Dataset entries:
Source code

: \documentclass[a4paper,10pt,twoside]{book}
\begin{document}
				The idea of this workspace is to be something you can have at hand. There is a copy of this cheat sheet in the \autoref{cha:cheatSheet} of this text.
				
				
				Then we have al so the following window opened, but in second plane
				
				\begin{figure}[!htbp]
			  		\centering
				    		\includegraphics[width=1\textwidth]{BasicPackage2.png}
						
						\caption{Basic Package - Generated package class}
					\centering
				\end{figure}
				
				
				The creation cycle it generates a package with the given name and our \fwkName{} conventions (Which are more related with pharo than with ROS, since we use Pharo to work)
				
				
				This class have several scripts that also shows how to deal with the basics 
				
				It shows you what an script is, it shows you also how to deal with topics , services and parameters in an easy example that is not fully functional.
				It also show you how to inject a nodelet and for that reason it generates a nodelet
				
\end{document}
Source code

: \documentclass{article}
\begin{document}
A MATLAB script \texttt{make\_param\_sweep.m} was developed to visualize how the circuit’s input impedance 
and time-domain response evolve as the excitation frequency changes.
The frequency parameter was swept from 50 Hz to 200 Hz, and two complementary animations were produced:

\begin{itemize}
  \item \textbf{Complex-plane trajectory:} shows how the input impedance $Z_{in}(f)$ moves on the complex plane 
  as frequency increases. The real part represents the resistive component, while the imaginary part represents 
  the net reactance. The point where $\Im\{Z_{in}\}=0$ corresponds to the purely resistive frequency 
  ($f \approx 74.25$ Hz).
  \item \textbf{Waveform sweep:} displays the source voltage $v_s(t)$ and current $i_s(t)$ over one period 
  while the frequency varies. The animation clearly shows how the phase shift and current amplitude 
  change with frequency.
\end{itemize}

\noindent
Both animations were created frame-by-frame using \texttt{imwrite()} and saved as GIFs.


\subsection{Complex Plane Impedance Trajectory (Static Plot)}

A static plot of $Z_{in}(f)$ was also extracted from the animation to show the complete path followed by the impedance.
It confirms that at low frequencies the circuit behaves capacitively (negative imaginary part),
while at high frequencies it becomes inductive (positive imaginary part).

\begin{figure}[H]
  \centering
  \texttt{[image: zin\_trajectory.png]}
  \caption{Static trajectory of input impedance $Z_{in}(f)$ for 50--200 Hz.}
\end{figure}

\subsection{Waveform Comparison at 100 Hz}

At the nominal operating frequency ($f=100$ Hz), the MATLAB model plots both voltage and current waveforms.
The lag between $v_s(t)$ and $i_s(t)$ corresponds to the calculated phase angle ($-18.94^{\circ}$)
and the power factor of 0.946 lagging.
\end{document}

What the task asks: Please retype, exactly as written, every line from the line containing "The lag between" through the last line of the records above, including both of those lines, and nothing else.

Task output:
The lag between $v_s(t)$ and $i_s(t)$ corresponds to the calculated phase angle ($-18.94^{\circ}$)
and the power factor of 0.946 lagging.
\end{document}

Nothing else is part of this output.